The unauthorized access to Pizza Hut’s servers originally occurred on Oct. 1. Consumers who may have been affected by the breach were not informed for at least two weeks, with the first notifications being sent out on Oct 14.
According to the notification sent out to customers, Pizza Hut the data breach stemmed from a vulnerability on the company’s website. The intruder had access to the company’s internal servers for about 28 hours before access was identified and cut off.
While the hacker was in the pizza chain’s systems they were able to access payment information from customers who placed orders via the Pizza Hut website and mobile app during the time of the unauthorized access.

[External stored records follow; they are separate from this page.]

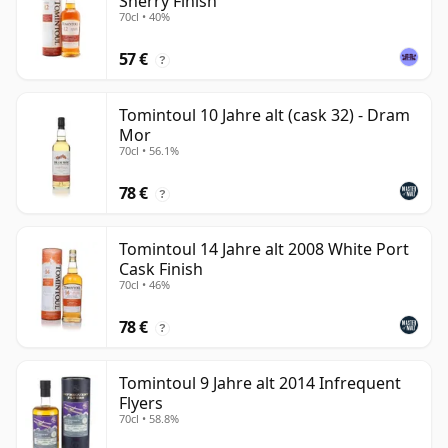
Sherry Finish
70cl • 40%
57 €
?
Tomintoul 10 Jahre alt (cask 32) - Dram
Mor
70cl • 56.1%
78 €
?
Tomintoul 14 Jahre alt 2008 White Port
Cask Finish
70cl • 46%
78 €
?
Tomintoul 9 Jahre alt 2014 Infrequent
Flyers
70cl • 58.8%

In its statement, the company a “small percentage” of its customers had their data exposed. Pizza Hut estimated “less than one percent” of visits to its website during the week of the breach were affected. According to the Sacramento Bee, a Pizza Hut call center operator said the data breach is believed to have affected about 60,000 customers.
After learning of the breach, customers of Pizza Hut took to social media to voice their displeasure not only at the breach, but at the two week period during which the company held out on informing the public.
While it’s often considered best practices to inform people as soon as possible to ensure that consumers can take action to protect their information—especially when financial information is at risk—there are legitimate reasons for holding off on disclosure, including tipping off other hackers about a potential vulnerability before it is patched and risking further breaches.
Javvad Malik, security advocate at AlienVault, told International Business Times, “Compared to many recent breaches, Pizza Hut detected the breach relatively quickly, and so limited the number of customer card details stolen. It goes to illustrate the importance and value of having good threat detection and response controls in place to limit exposure.”
Marco Cova, the senior security researcher at Lastline, was less convinced that Pizza Hut did everything in its power to respond to the breach in an expedient way that protected its customers.
“While Pizza Hut is suggesting this breach wasn’t particularly serious in terms of the volume of customers affected, there are certainly some best practices that were not implemented around this breach,” Cova said.
The security researcher explained that waiting two weeks to inform affected users means that “the individuals were unable to block or change their cards, which in turn meant that the fraudulent data stolen facilitated further cybercrime in the form of credit card fraud, which is always the worry with data breaches.”
Cova suggested that companies learn from the mistakes of how other companies have handled breaches and “should endeavor to tell the individuals what’s happening as soon as possible, and invest in the appropriate breach-detection services to stop cybercriminals before they access the data in the first place.”